Wichtige Termine




Termine für die Umsetzung von REACH


  • Die EU-Chemikalienverordnung REACH ist am 1. Juni 2007 in Kraft getreten. Pflichten zur Kommunikation in der Lieferkette gelten sofort. Die Europäische Agentur für chemische Stoffe hat ihren Betrieb aufgenommen.
  • Die derzeitige Chemikaliengesetzgebung, die u.a. die Pflicht zur Notifizierung von Neustoffen beinhaltet, wurde ab dem 1. Juni 2008 in wesentlichen Teilen geändert oder außer Kraft gesetzt.
  • Vom 1. Juni bis zum 30. November 2008 mussten Hersteller und Importeure von Chemikalien - und ggf. auch Importeure von Erzeugnissen - diejenigen Stoffe vorregistrieren, die sie später als sogenannte Phase-in Stoffe registrieren wollen.
  • Bis zum 30. November 2010 musste das Registrierungsdossier für CMR* 1A/AB-Stoffe (ab 1 t/a), für sehr umweltgefährdende Stoffe (R 50/53 ab 100 t/a) und für alle großvolumigen Stoffe (ab 1000 t/a jeweils pro Hersteller/Importeur) eingereicht werden.
  • Ab dem 1. Dezember 2010 sind Einstufung und Kennzeichnung von Gefahrstoffen vorzulegen.
  • Spätester Abgabetermin für das Registrierungsdossier bei Stoffen von 100-1000 t/a war der 31. Mai 2013
  • Für Stoffe von 1-100 t/a ist das Dossier bis zum 31.Mai 2018 einzureichen.

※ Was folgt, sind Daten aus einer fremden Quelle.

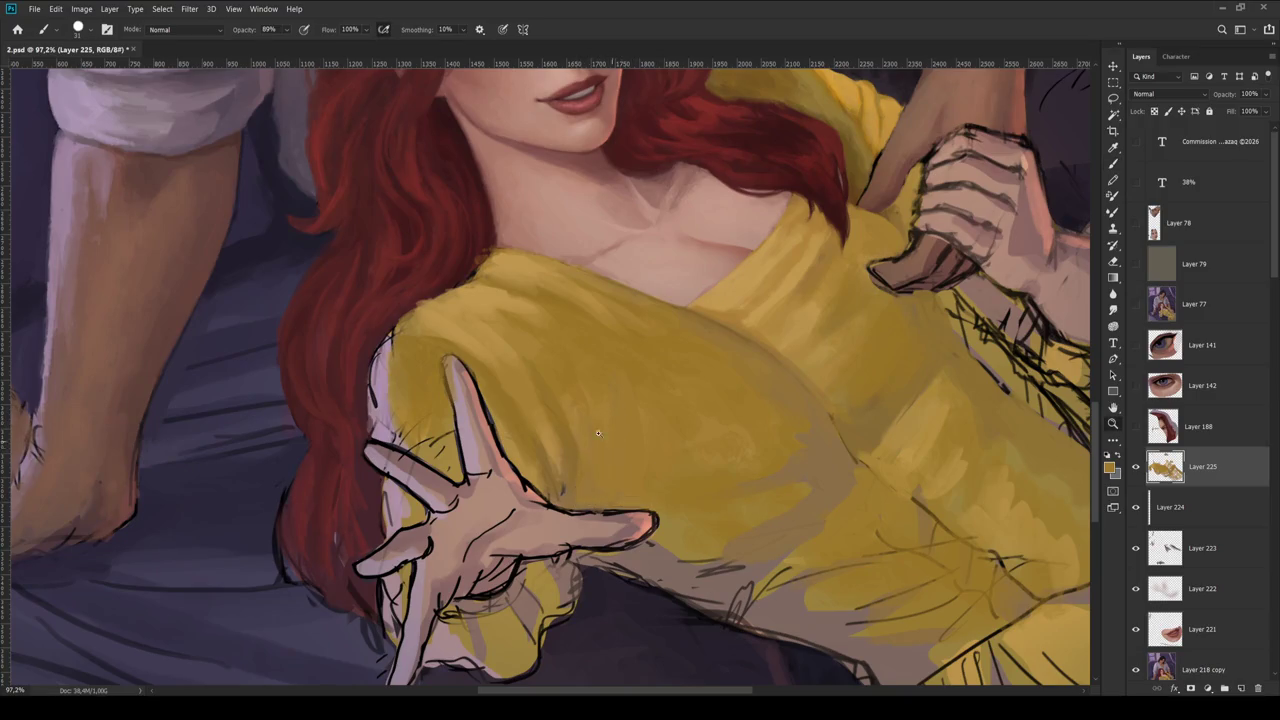
scroll(650, 248, down, 10)
scroll(650, 248, up, 5)
key(ctrl+s)
- Paint lighter yellow highlights on the dress front using yellows sampled from the dress
alt+click(528, 357)
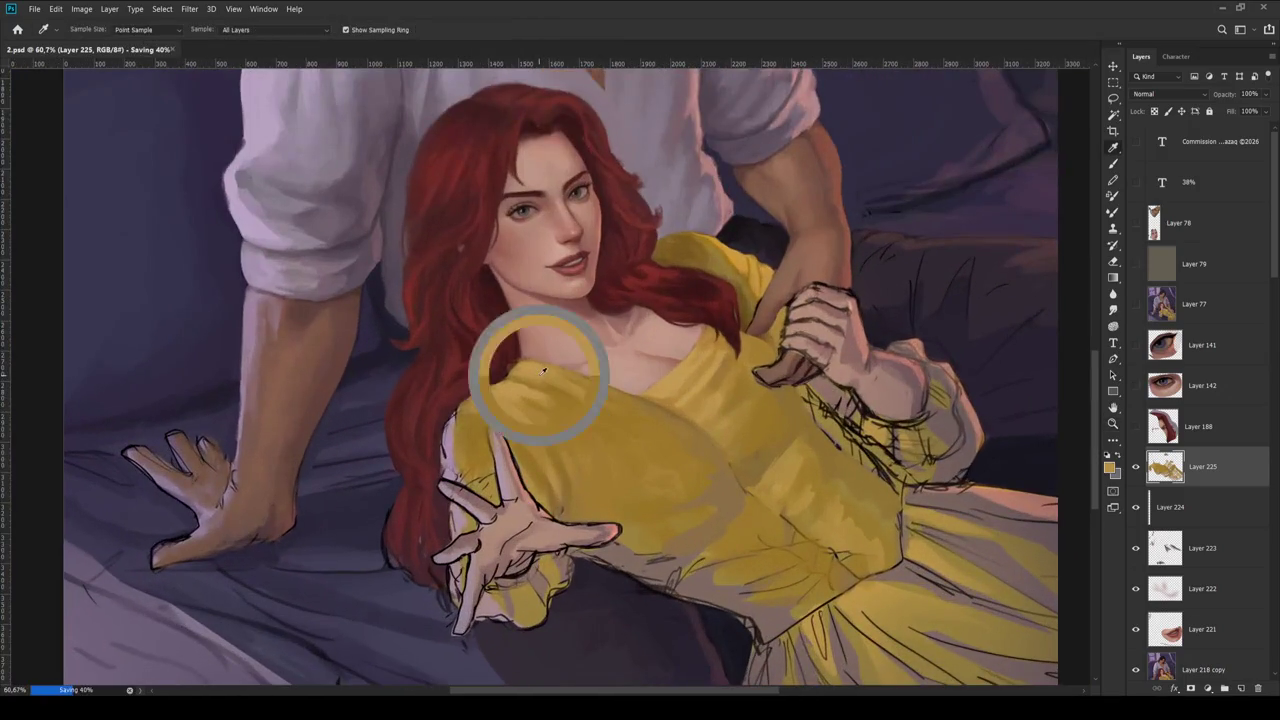
alt+click(640, 455)
drag(665, 455, 634, 451)
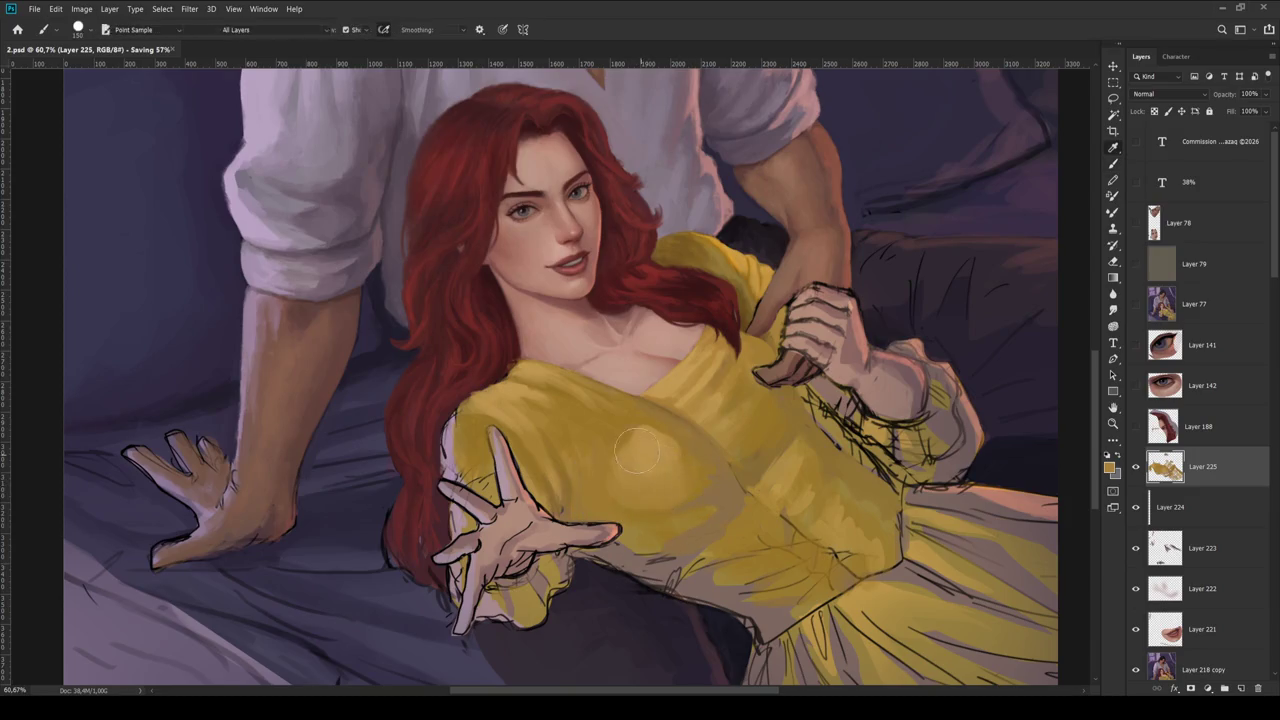
alt+click(609, 450)
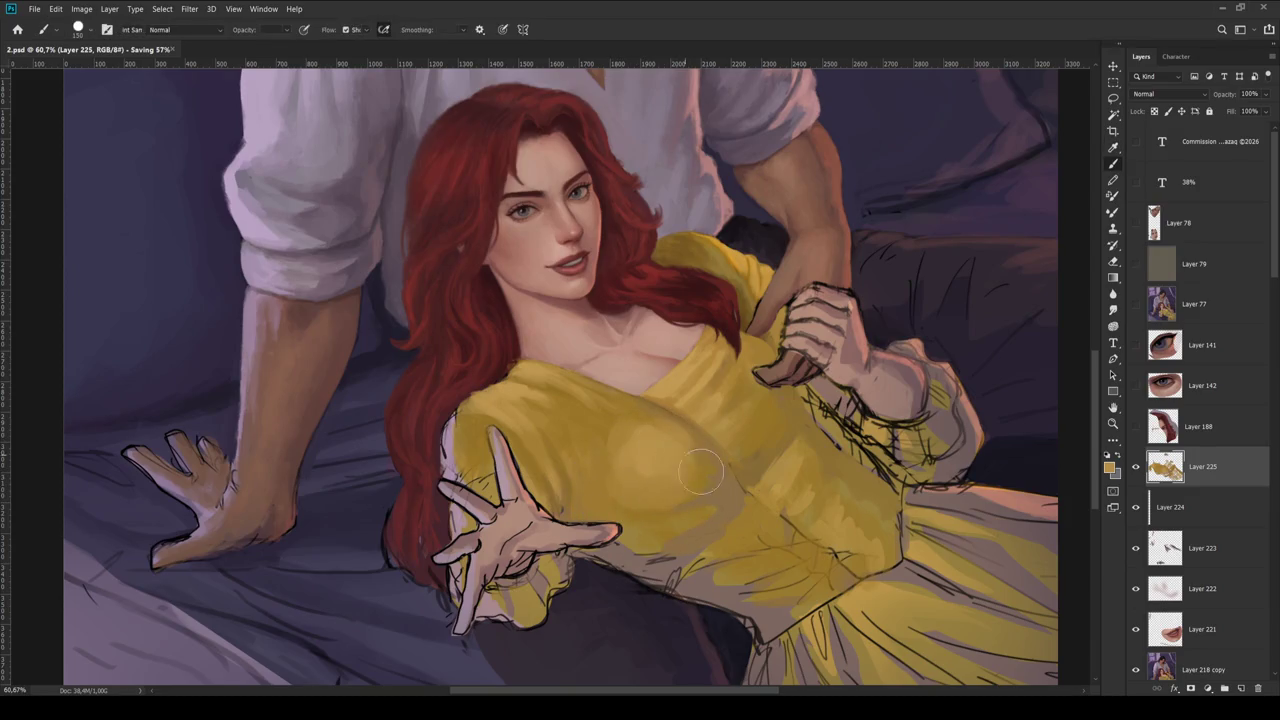
drag(705, 455, 665, 493)
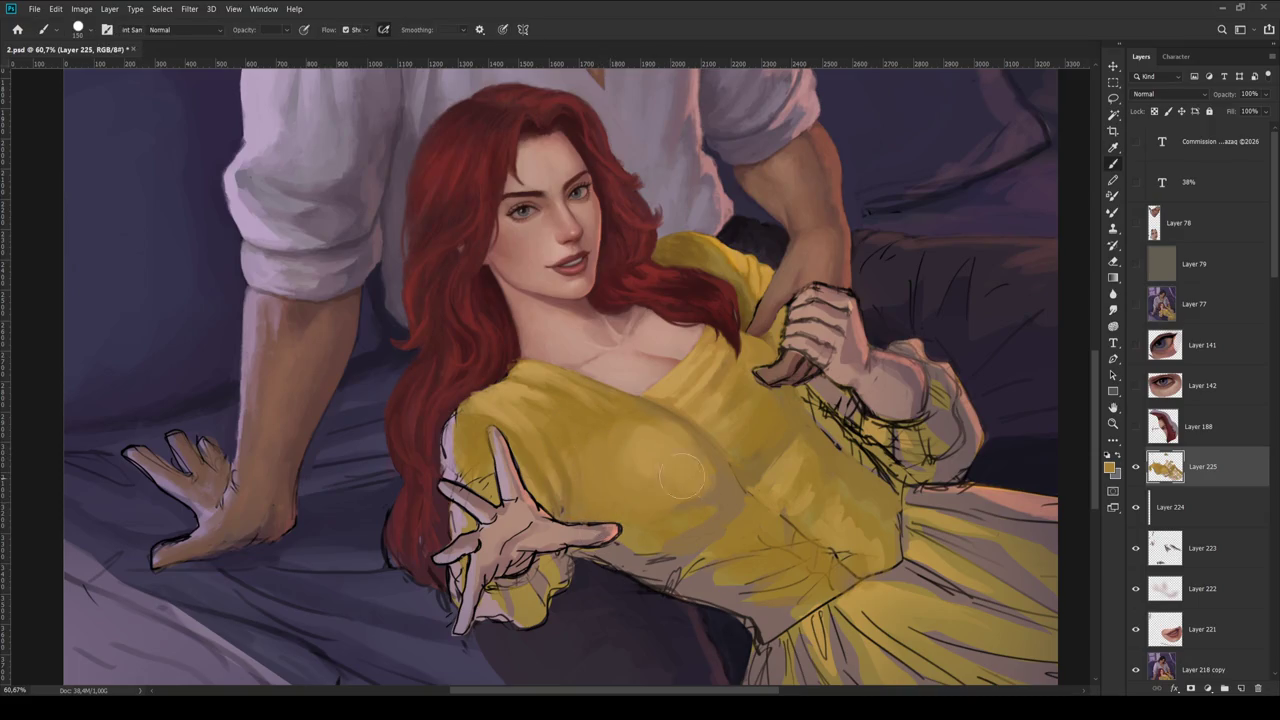
alt+click(640, 480)
- Zoom out to the whole illustration, then back in on the woman's dress
scroll(627, 470, down, 2)
key(z)
alt+click(657, 191)
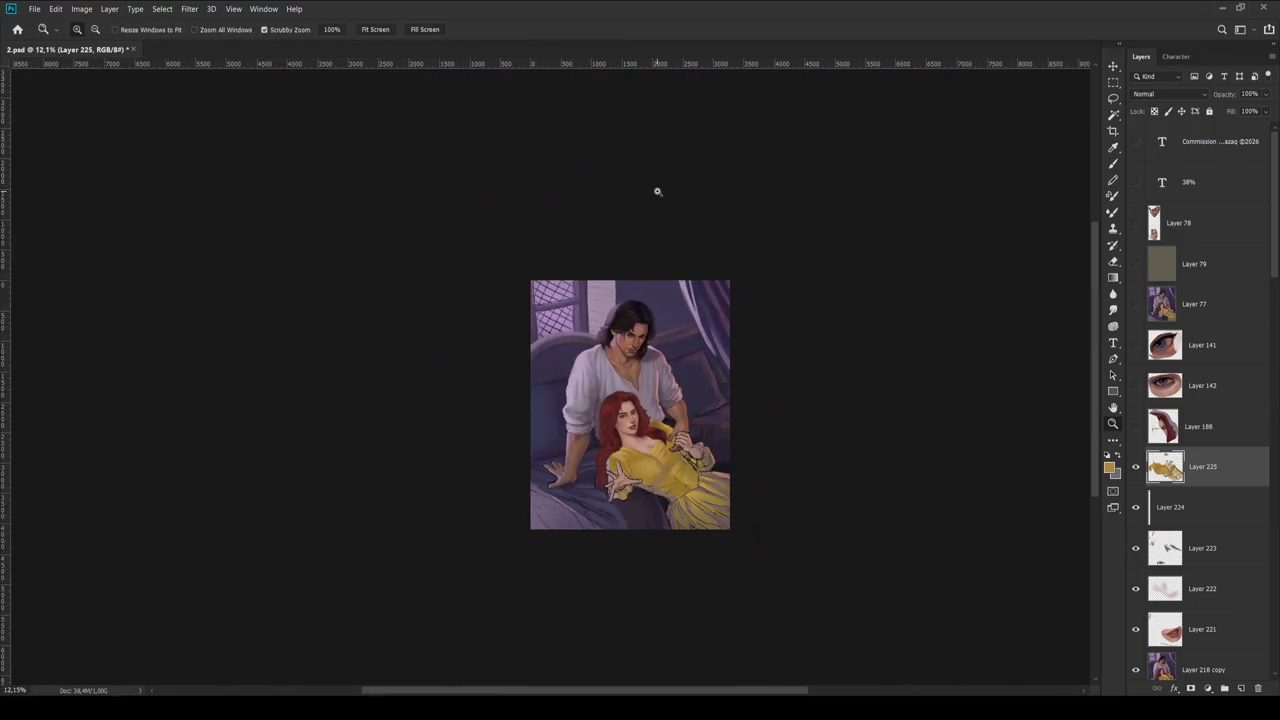
scroll(677, 514, up, 2)
scroll(675, 510, up, 1)
scroll(670, 500, up, 1)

* CMR 1/2 = kanzerogene, mutagene oder reproduktionstoxische Stoffe der Kategorie 1 oder 2


Terminplanung für Industrie und Handel


Einige Termine schienen noch in der fernen Zukunft zu liegen und zu der falschen Ansicht zu verleiten, noch Zeit zu haben.

Viele REACH-Aufgaben sind aber sehr arbeitsintensiv, erfordern die Zusammenarbeit mit anderen Firmen/ Wettbewerbern und müssen deshalb frühzeitig angepackt werden. Eine baldige Planung in jeder Firma ist sehr zu empfehlen.

Grundlage der Vorgehensweise sollte die Entwicklung einer Strategie sein auf Basis der Gesamtstrategie des Unternehmens und unter Einbeziehung der REACH-Erfordernisse. Eine Beratung für die Strategieentwicklung kann hier sehr hilfreich sein.

Die Terminplanung wird auch von den zur Verfügung stehenden Ressourcen bestimmt, bzw. diese sind dem Arbeitsbedarf anzupassen.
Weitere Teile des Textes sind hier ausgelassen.